I dropped to my knees in prayer. I wasn’t even sure if I was even doing it right, but I just knew I needed help after all my failed attempts to moderate or quit. Something in that moment sparked a change in me, and from that day forward I never drank or used cocaine again. That fateful day was over ten years ago. As you can imagine, life as I knew it drastically changed. It had to. And eventually, things I never thought I’d be able to do suddenly became not only possible, but also much more enjoyable.
Out of all the changes that happened as I went alcohol-free, one of the most notable has been learning how to travel while staying sober. I live in Las Vegas, one of the most famous party destinations in the world. A common question I get from my clients and people who follow my adventures around the globe on Instagram is: How do I travel while sober and still have fun?
The short answer: It’s daunting, for sure, but it’s also been one of the most treasured parts of this path. When people ask me about living in Vegas or traveling the world as a person who doesn’t drink, what I always tell them is: What you seek is what you will find.
If you’re seeking the party, you’ll surely find it. If you’re seeking wellness and conscious experiences, then that’s also what you’ll find. It’s simply a matter of shifting your attention and being better prepared, especially when you’re taking your first few booze-free trips. Maybe you’re newly sober and worried about taking your first trip without alcohol. Or maybe you’ve been sober for some time but have a big trip coming up—a bachelorette party in Vegas or a wedding in Mexico—that’s making you anxious just thinking about doing it without drinking. Or maybe you’re simply trying to cut back on your drinking and don’t want to slip back into old habits the second you step off a plane.
Here’s what I’ve learned in my 10 years of living—and traveling—while sober:
1. Set your intention before you even get your boarding pass. Sometimes the hardest part of traveling is the anticipation in our minds of what it will be like. Because of that, you’ll want to decide on your intentions as they relate to alcohol well before you go. If you want to make sure that this trip or vacation is not going to be a pass to drink, it’s best to make that commitment as early on in the planning process as possible. Before traveling, begin visualizing how you want the trip to go and see yourself at your destination experiencing joy instead of worrying about not drinking or what could go wrong. Focus on what you want and hope to happen—not what you’re worried about happening—in order to create the experience you really want.

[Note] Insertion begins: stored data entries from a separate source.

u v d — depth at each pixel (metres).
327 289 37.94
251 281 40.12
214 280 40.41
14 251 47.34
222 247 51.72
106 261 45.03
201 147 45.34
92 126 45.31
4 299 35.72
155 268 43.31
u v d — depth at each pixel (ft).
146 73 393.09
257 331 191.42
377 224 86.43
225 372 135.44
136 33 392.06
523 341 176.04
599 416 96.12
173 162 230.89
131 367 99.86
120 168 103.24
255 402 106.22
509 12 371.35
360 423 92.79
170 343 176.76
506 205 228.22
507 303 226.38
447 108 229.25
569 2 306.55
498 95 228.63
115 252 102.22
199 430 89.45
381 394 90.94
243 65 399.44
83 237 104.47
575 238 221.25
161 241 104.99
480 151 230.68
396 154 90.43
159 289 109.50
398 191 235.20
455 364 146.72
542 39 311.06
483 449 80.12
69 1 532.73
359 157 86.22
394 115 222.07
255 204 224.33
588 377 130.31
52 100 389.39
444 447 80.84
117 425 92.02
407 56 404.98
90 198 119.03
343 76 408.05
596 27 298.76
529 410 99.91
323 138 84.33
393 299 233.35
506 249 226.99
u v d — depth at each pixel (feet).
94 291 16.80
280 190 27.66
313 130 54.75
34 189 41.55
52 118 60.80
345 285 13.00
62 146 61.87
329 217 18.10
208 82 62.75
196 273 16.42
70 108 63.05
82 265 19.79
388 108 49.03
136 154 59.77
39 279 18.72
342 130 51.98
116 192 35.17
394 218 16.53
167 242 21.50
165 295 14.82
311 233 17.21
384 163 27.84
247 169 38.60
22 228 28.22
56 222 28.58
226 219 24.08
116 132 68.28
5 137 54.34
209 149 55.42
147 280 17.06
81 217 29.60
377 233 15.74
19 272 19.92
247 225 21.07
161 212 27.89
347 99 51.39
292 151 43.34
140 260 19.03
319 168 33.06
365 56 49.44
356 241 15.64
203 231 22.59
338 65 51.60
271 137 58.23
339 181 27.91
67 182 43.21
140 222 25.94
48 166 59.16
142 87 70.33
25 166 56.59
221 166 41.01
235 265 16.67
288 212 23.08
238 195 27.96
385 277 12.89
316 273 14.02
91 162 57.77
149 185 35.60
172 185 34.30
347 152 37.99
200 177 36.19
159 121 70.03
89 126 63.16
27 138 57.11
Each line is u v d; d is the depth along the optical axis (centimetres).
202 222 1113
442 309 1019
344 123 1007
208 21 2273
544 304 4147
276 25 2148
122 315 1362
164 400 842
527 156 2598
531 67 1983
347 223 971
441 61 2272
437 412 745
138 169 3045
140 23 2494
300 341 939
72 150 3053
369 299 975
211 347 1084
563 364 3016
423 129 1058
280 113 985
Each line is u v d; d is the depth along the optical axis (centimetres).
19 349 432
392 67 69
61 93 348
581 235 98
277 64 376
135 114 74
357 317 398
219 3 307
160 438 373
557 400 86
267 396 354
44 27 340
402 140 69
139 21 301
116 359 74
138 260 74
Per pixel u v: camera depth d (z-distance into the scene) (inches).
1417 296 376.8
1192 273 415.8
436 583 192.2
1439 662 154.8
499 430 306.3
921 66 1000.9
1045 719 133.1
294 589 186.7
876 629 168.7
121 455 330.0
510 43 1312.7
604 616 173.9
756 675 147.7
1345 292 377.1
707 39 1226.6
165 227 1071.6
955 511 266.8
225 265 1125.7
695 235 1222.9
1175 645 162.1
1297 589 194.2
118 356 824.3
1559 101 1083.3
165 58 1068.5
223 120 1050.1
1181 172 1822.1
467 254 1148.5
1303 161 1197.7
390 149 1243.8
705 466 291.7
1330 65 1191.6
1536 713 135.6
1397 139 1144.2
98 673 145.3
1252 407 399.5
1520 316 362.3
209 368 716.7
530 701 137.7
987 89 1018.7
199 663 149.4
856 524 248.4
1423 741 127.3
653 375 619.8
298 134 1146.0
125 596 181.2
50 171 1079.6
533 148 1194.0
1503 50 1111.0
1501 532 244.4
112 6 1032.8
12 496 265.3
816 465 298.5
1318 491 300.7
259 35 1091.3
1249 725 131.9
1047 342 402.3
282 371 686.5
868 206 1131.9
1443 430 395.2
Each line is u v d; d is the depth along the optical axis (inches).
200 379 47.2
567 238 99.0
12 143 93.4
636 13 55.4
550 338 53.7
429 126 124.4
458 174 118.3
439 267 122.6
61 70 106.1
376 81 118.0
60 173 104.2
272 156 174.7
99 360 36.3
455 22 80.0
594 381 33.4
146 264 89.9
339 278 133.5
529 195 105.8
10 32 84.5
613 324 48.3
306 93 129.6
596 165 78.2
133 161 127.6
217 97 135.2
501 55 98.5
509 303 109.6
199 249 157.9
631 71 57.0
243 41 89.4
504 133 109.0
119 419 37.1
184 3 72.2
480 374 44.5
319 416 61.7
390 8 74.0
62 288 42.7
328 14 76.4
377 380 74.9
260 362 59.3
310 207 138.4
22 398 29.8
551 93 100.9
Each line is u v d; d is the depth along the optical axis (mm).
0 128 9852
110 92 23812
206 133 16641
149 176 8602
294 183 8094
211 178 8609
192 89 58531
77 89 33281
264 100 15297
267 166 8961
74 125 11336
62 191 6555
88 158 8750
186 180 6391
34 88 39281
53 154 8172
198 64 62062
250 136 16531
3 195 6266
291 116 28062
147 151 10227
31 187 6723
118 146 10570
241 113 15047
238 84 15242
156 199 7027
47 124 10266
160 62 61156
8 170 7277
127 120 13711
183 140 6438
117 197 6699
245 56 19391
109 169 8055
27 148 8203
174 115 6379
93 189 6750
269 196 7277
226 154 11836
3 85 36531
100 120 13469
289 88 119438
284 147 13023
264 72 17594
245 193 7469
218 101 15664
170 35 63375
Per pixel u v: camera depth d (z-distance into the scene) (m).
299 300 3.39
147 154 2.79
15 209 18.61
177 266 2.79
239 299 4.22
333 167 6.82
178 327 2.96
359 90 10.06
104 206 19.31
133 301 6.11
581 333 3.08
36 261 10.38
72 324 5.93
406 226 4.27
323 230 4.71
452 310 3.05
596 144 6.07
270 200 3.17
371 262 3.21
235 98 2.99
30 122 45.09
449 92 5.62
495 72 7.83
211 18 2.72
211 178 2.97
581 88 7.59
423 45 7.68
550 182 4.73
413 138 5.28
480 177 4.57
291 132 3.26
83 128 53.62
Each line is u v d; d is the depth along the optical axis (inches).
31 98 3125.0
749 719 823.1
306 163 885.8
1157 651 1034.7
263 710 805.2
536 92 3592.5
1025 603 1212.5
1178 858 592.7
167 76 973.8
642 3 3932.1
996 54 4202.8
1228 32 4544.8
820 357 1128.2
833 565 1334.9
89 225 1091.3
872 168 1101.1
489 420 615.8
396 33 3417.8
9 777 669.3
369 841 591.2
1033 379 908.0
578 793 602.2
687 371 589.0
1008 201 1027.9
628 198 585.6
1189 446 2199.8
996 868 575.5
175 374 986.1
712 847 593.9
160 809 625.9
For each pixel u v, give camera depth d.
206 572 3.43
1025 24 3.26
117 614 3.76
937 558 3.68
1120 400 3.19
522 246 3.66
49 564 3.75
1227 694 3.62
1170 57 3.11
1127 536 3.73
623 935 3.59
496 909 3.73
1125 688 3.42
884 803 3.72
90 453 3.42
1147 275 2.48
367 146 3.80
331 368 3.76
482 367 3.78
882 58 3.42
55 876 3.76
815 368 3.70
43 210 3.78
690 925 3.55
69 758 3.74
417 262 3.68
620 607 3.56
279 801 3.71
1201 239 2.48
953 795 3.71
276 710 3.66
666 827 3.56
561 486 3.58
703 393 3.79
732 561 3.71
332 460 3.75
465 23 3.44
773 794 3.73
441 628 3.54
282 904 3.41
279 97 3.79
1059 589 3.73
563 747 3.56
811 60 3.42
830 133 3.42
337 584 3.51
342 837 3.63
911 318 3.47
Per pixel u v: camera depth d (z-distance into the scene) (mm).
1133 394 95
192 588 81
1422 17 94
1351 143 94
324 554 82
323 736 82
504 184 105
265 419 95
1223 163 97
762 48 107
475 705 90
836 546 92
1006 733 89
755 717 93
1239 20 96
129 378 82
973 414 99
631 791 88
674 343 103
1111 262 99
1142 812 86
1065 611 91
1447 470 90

If you catch yourself starting to experience FOMO, which seems to always happen before we even get where we are going, or if you start romanticizing drinking on patios in Italy or Paris or wherever you’re headed, try to bring focus back to your original intention. If it helps, remember that FOMO is much easier to deal with than a hangover from hell.
2. Be over-prepared for a triggering airport experience. Next up on the possible obstacles for sober vacations is, of course, the airport (insert Jaws music for full effect). For most people, the airport is full of triggers, from the security lines that push all your buttons, to the bars that line the terminals, to the mini nips of alcohol on the plane that you swear might have actually called your name out loud. First things first, don’t sit at the bar at the airport, even if you are alone. Get a table and order water or a seltzer straightaway. Tell the hostess or waiter you don’t want the drinks menu, so you’re not tempted during one of the most vulnerable parts of the trip. Once you board the plane, give yourself a silent round of applause because you’re halfway there. Put music on in your headphones on the plane immediately to help with any anxiety before take off, and close your eyes to breathe. Be prepared with tons of games, books, podcasts, movies, or anything else that will keep you occupied for the duration of the flight. I always travel with a water bottle and my own snacks so I have something to sip on and don't have to order anything if I don't want to. This also prevents dehydration and hunger, which can both send cravings to your body that mimic wanting a drink.
3. Plan morning activities that will make you question what you do the night before. If you have a fun activity already booked (and better yet, already paid for) in the morning, it’s going to be much easier to call it an early night. Hikes and excursions that have earlier start times are a great way to help you and the people you’re traveling with stay on track. I remember one of my first sober international trips was to Amsterdam and I knew I needed to have things planned out for my mornings so I wouldn't be tempted to seek out the nightlife scene. So I researched some yoga studios around the flat I was renting and picked out some classes to take. The best part was when I sat down on my mat and the teacher started to speak in Dutch, which as you can imagine made for an interesting adventure considering I don’t know a single word in that language.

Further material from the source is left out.